Demolition is a messy business—not only does the process require heavy machinery and produce clouds of dust, but it also results in giant piles of rubble that often head straight for the landfill. Omer Haciomeroglu, a student at Sweden’s Umeå Institute of Design has designed Ero – a robot that recycles concrete in an energy-efficient manner and separates it from rebar and other debris on the spot. The project won the 2013 International Design Excellence Award (IDEA) in the Student Designs category.
Heavy machines used in demolition consume large amounts of energy in order to crush concrete walls into small pieces, not to mention that demolition processes have to be accompanied by large amounts of water sprayed onto the structures to prevent the spread of dust. Once the work is done, the rubble is transported to recycle stations where waste is separated manually. Power crushers are used to pulverize the concrete and the metal is melted for reuse.
ERO Concrete Recycling Robot can efficiently disassemble concrete structures without any waste, dust or additional separation. It is strategically placed in a building in order to scan the environment and determine the optimal way in which the operation should be executed. This smart robot has the option of switching between pulverizing and smart deconstruction modes, taking buildings down step by step. It enables reclaimed building materials to be reused as prefab concrete elements by utilizing a water jet to crack the concrete surface, separate the waste and package the dust-free material.
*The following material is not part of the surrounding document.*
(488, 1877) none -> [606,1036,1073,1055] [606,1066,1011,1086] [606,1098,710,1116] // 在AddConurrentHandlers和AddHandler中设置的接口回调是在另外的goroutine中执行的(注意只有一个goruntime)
After deconstructing the structure with high-pressure water and sucking and separating the aggregate, cement and water, the ERO robot recycles the water back into the system. Clean aggregate is packed and labeled to be sent to concrete precast stations for reuse, while rebar is cleaned and cut, ready to be reused.
One of the goals of this project was to provide a smart and sustainable near-future approach to the demolition operations that will facilitate reuse as much as possible. Today, operators manually control different sized heavy machinery, which consume a lot of energy to smash and crush the concrete structure into dusty bits. Water has to be sprayed constantly with fire hoses to prevent harmful dust from spreading. After the work is done, big machines scoop up the rebar and concrete mixture and transfer them to the recycle stations outside the city where the waste is separated manually. Concrete needs to be crushed with power crushers in several stages, the end result of which it can only be used for simple construction layouts. The metal is melted for reuse.